Jul 30 2009 by Mark Johnson, Crosby Herald
TWO armed robbers who terrorised three people at a Waterloo convenience store have been jailed.
During a two-minute reign of terror on a cold February night, Adam George Bedford and Ian William O’Neill, dressed in black hoodies and using a “very realistic” imitation handgun tried to force cash from petrified female staff members of Booze and News in Oxford Road.
At 9.30pm the store was empty of customers and Bedford pointed the ball bearing gun – which had been “blackened” to make it look “compelling” – at the face of store assistant Rita Hopkins before twice demanding the till takings.
Little did she know that the weapon's barrel was loaded with a single plastic ball and when the trigger was later tested by police it failed to function.
But Ms Hopkins believed her life was in danger and dived into the back of the store where the shop’s owner, Tina Roberts, was carrying out paper work in her office.
Tina threw gas cylinders across the bottom of the doorway to prevent the robbers from gaining entry then hit the panic alarm button to alert the police.
But Tina’s husband Stephen – who had been watching the horror unfold on the upstairs CCTV system – entered the store only to be told to back off as Bedford directed the gun point blank at his face.
The robbers botched a bid to open the till and made their way to the spirits and took three bottles, including Bailey’s.
Fleeing the store, they made off toward St John’s Road, with the police giving chase.
They ran toward railway tracks by St John’s Road where O’Neill, 20, dropped a bag.
Bedford, 19, dropped some items and had his legs struck with a baton as police caught up with them.

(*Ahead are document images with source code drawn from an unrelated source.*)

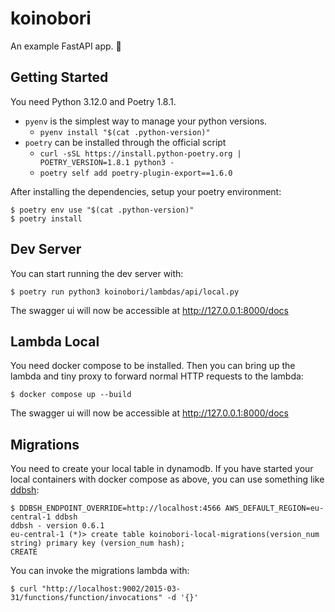 # koinobori

An example FastAPI app. 🎏

## Getting Started

You need Python 3.12.0 and Poetry 1.8.1.

- `pyenv` is the simplest way to manage your python versions.
  - `pyenv install "$(cat .python-version)"`
- `poetry` can be installed through the official script
  - `curl -sSL https://install.python-poetry.org | POETRY_VERSION=1.8.1 python3 -`
  - `poetry self add poetry-plugin-export==1.6.0`

After installing the dependencies, setup your poetry environment:

    $ poetry env use "$(cat .python-version)"
    $ poetry install

## Dev Server

You can start running the dev server with:

    $ poetry run python3 koinobori/lambdas/api/local.py

The swagger ui will now be accessible at http://127.0.0.1:8000/docs


## Lambda Local

You need docker compose to be installed. Then you can bring up the lambda and tiny proxy to forward normal HTTP requests to the lambda:

    $ docker compose up --build

The swagger ui will now be accessible at http://127.0.0.1:8000/docs

## Migrations

You need to create your local table in dynamodb. If you have started your local containers with docker compose as above, you can use something like [ddbsh](https://github.com/awslabs/dynamodb-shell):

    $ DDBSH_ENDPOINT_OVERRIDE=http://localhost:4566 AWS_DEFAULT_REGION=eu-central-1 ddbsh
    ddbsh - version 0.6.1
    eu-central-1 (*)> create table koinobori-local-migrations(version_num string) primary key (version_num hash);
    CREATE

You can invoke the migrations lambda with:

    $ curl "http://localhost:9002/2015-03-31/functions/function/invocations" -d '{}'
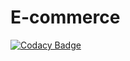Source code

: # E-commerce
[![Codacy Badge](https://api.codacy.com/project/badge/Grade/28d5dfc6402c4615ae2ecda7143dee18)](https://app.codacy.com/gh/milankatira/E-commerce?utm_source=github.com&utm_medium=referral&utm_content=milankatira/E-commerce&utm_campaign=Badge_Grade_Settings)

The pair were eventually captured, detained and questioned during which O’Neill admitted his part in a further 12 armed robberies across south Sefton and north Liverpool over a two-week period at the beginning of this year.
At Liverpool Crown Court on Friday (July 24), Rachel Oakdene, defending shaven-headed Bedford, said the Booze &News robbery had not been professionally planned and was an “isolated incident”.
Judge Bruce MacMillan, QC, sentenced Bedford, of Rumney Road, Walton, to two years in jail for robbery, but because O’Neill had admitted committing a dozen similar offences the judge felt he “clearly [fell] into a different category.”